Avant son arrestation il y’a quelques semaines, Moncef Kartas, était chargé de trouver des réponses, face au trafic d'armes en Libye. Son incarcération tourne à l'imbroglio diplomatique, Tunis peinant à justifier la détention de cet expert bénéficiant théoriquement d'une immunité.
Les autorités de Tunis l’accusent d'espionnage, un crime passible de la peine de mort alors que les Nations unies réclament des éclaircissements : « Nous sommes très préoccupés par le fait qu'à ce jour, le gouvernement tunisien n'a fourni aucune réponse adéquate sur les raisons de cette arrestation », a indiqué mi-avril le porte-parole de l'ONU Stéphane Dujarric.
L'immunité diplomatique de M. Kartas peut être levée par le Secrétaire général de l'ONU mais uniquement sur demande de Tunis. Or la Tunisie, n'a pas fait de démarche en ce sens, selon l'ONU : « La détention de Moncef Kartas, pour des motifs fallacieux et en violation de son immunité soulève de graves questions concernant l'Etat de droit en Tunisie », ont estimé la centaine de signataires dans une pétition publiée dans des journaux européens. Soulignant au passage qu'aucun élément de preuve n'a été présenté, ils insistent sur l'éthique irréprochable du chercheur.
Les avocats tunisiens de M. Kartas ont déposé mardi une demande de libération, faisant valoir le manque d'éléments étayant les accusations portées contre lui : « L'un des principaux éléments à charge est un appareil donnant accès aux données publiques concernant les vols d'avions civils et commerciaux », a indiqué à l'AFP son avocate, Sarah Zaafrani.
« Or, cet appareil, un RTL-SDR, soumis à une autorisation en Tunisie, lui servait uniquement pour la surveillance du trafic aérien à destination de la Libye, afin d'identifier les vols susceptibles d'être liés à des violations de l'embargo sur les armes », explique-t-elle.
La défense de M. Kartas affirme par ailleurs que les questions qui lui étaient posées, lors des auditions se sont jusque là concentrées sur ses activités en lien avec la Libye, pays voisin où des camps rivaux se combattent pour le pouvoir. Une situation que l’on déplore, d’autant plus que la justice tunisienne semble décidée à garder M. Kartas en prison le temps de l'instruction, qui peut durer plusieurs mois.
Pour Wolfram Lacher, chercheur à l'Institut allemand pour les Affaires internationales et la Sécurité, et ami de M. Kartas, « C'est un dangereux précédent pour les enquêteurs de l'ONU. Cette arrestation est clairement instrumentalisée, sans qu'on puisse comprendre ce qui se passe en coulisses ».

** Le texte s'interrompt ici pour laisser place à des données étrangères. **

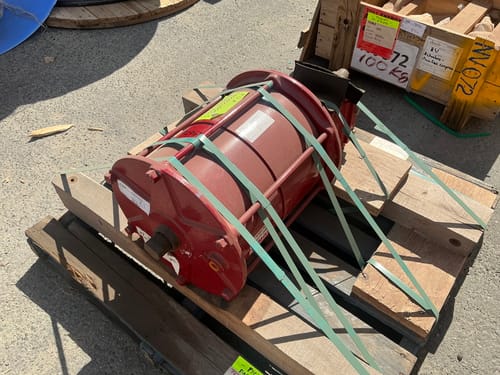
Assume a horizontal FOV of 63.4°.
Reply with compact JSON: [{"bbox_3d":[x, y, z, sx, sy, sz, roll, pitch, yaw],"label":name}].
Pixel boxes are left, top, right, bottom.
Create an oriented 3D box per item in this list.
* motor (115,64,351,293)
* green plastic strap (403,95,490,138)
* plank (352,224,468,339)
[{"bbox_3d":[-0.023,-0.052,1.110,0.441,0.435,0.615,30,55,25],"label":"motor"},{"bbox_3d":[0.927,-0.344,1.969,0.467,0.021,0.119,35,58,28],"label":"green plastic strap"},{"bbox_3d":[0.499,0.273,1.264,0.238,0.041,0.318,30,55,25],"label":"plank"}]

La famille de M. Kartas déplore ne pas avoir eu de contact direct avec lui depuis son arrestation. Pour des proches, il pourrait avoir touché une corde sensible en Tunisie en cherchant à identifier les auteurs des violations de l'embargo sur les armes visant la Libye, dans le cadre de son travail pour le comité des sanctions de l'ONU : « Cette arrestation entrave le travail d'un panel de l'ONU, dont le rôle est particulièrement important actuellement, avec la reprise des combats et des informations sur des convois d'armes étrangers » déplore encore Wolfram Lacher.
Le point de vue du gouvernement tunisien
A Tunis, les autorités indiquent que Moncef Kartas est soupçonné d’espionnage, au profit des pays étrangers. Le ministère de l'Intérieur avait affirmé avoir saisi des documents secrets contenant des données détaillées sensibles ainsi que des équipements technologiques interdits, qui peuvent être utilisés pour brouiller ou intercepter des communications. Ces précisions avaient été faites, alors que le fonctionnaire des Nations Unies était déjà placé sous mandat de dépôt.
Cet incident survient au moment où la Tunisie veut obtenir un siège de représentant non permanent au Conseil de sécurité des Nations unies pour 2020-2021.